The latest news on China’s subsidy policy for hybrid buses has been a mixed bag. The good part is that the government subvention is likely to be extended. But the worrisome aspect is that the subsidy amount may be reduced substantially, which could hurt the fledgling new-energy vehicle market.
In China over 70 percent of the commercial vehicles powered by new energy are bus coaches. Of such vehicles, diesel-electric hybrids account for 90 percent, given the fact that the government subsidies are generous and bus fleet buyers can get easier access to charging ancillary facilities.

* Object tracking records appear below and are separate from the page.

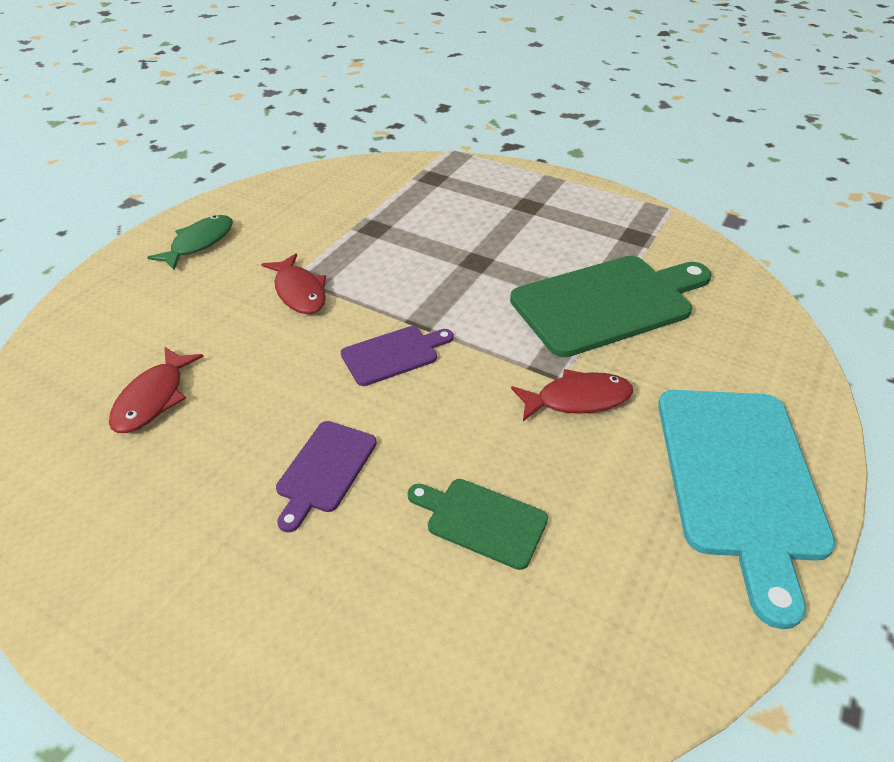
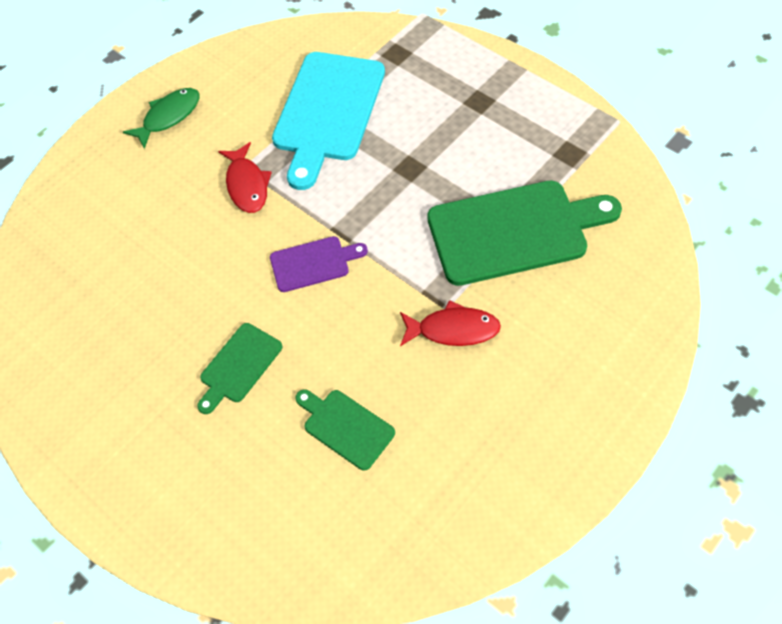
camera: 15 degrees right, 15 degrees up
red fish [109,347,204,433] -> none
purple cutting board [276,421,377,532] -> green cutting board [197,323,282,414]
turquoise cutting board [658,390,836,629] -> turquoise cutting board moved to [272,52,385,190]

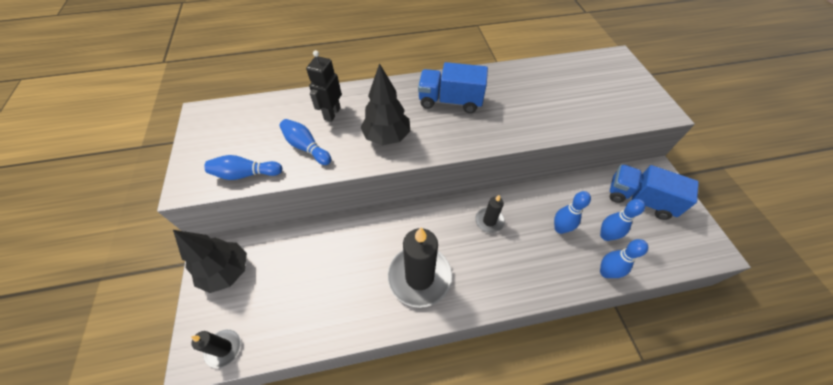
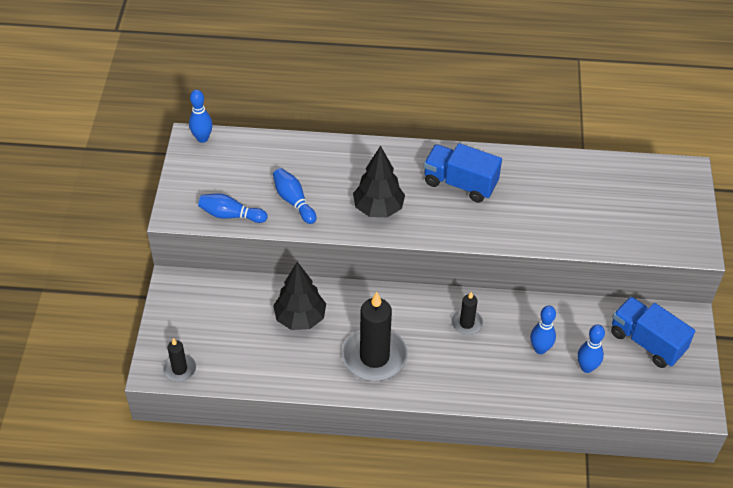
camera: 15 degrees right, 5 degrees down
black tree [173,230,247,293] -> black tree moved to [273,262,326,330]
black robot [306,50,342,122] -> none
blue bowling pin [600,239,648,278] -> blue bowling pin moved to [189,90,213,143]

Generally speaking, the sticker prices on traditional diesel and hybrid coaches are 300,000 yuan (US$49,410) and 800,000 yuan respectively. But China has been handing out subsidy of up to 420,000 yuan for each hybrid bus sold since 2009, making the greener model quite competitive in the market.
On strength of the subvention and expected huge saving in fuel expense, sales of diesel-electric powered coaches heated up in the country, with about 20,000 units sold over the last four years.
Zhengzhou Yutong Bus Co. Ltd. (600066.CN) and Xiamen King Long Motor Group Co. Ltd. (600686.CN) have emerged as the key hybrid bus providers in the country. The two firms are continually expanding their production capacities to absorb the robust demand. But both of them are also more exposed to the growing policy risks.
According to the Shanghai Securities News, Beijing will soon revise the subsidy policy and slash the maximum allowance to just 100,000 yuan. If that indeed happens, it will greatly undermine the competitiveness of hybrid coaches in the country, driving fleet buyers back to the environment-unfriendly pure-diesel-powered buses.
The possible subsidy cut, coupled with the steady rise in electricity tariffs in China, could easily ruin the painstakingly established niche market for home-built new-energy vehicles.